[STORED DATA]

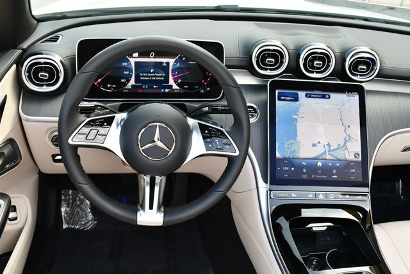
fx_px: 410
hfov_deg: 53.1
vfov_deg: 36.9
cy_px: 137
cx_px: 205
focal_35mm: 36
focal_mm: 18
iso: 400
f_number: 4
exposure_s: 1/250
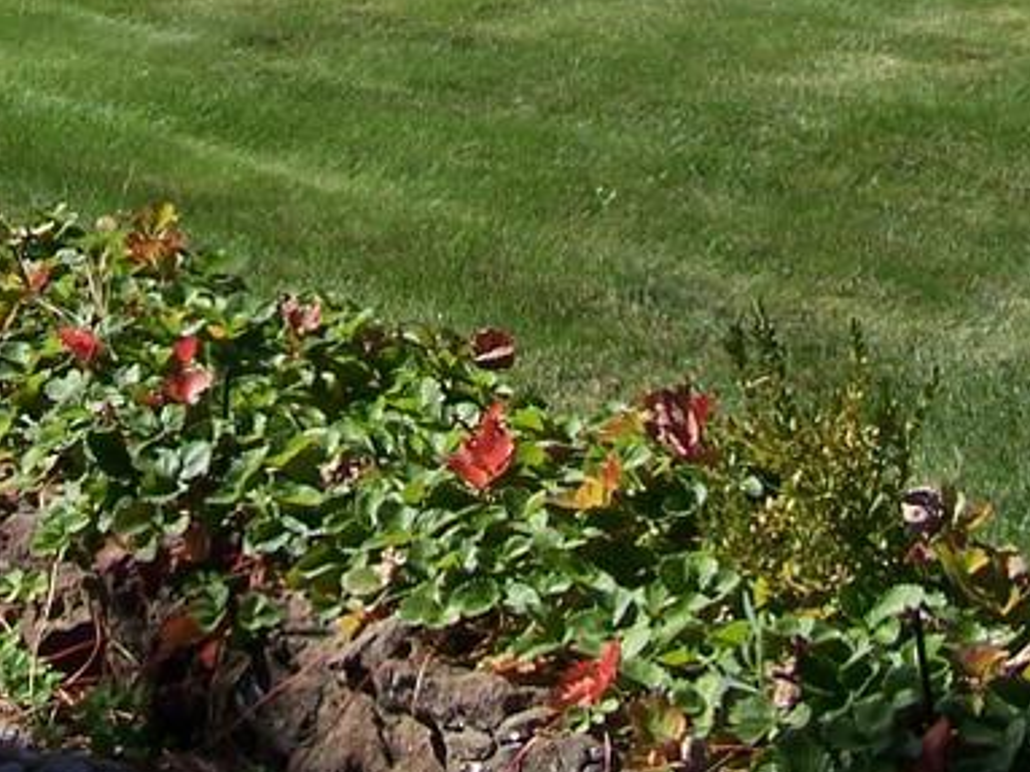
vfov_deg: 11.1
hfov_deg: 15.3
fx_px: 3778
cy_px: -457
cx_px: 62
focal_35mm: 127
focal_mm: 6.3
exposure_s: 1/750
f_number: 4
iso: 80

[/STORED DATA]
[STORED DATA]

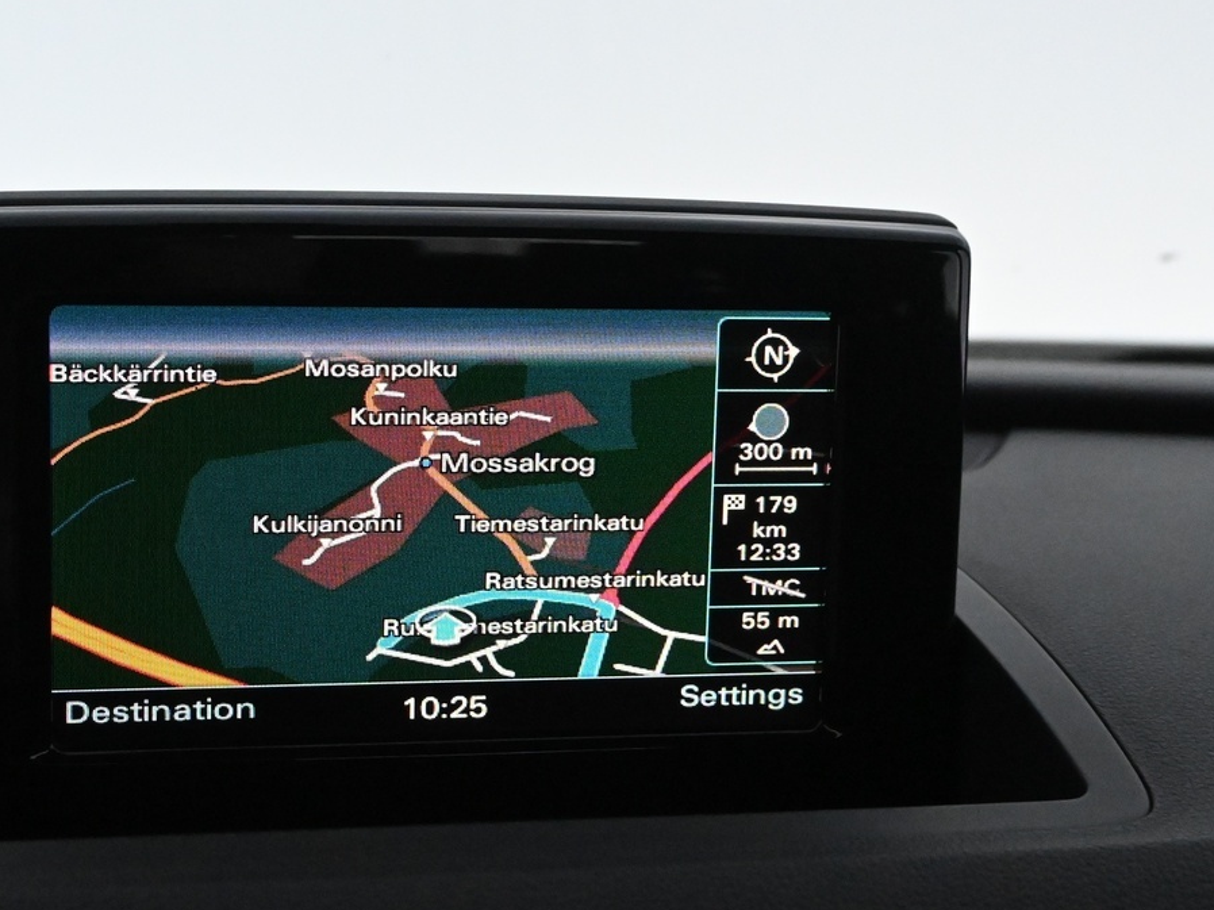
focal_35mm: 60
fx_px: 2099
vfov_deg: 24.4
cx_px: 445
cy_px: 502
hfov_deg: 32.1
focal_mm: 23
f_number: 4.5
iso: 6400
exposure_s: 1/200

[/STORED DATA]

WHAT THE EXERCISE ASKS
Copy the lines above exactly, beginning at the line that has "focal_35mm: 60" and stopping after the line that has "exposure_s: 1/200", and omit the rest.

EXERCISE OUTPUT
focal_35mm: 60
fx_px: 2099
vfov_deg: 24.4
cx_px: 445
cy_px: 502
hfov_deg: 32.1
focal_mm: 23
f_number: 4.5
iso: 6400
exposure_s: 1/200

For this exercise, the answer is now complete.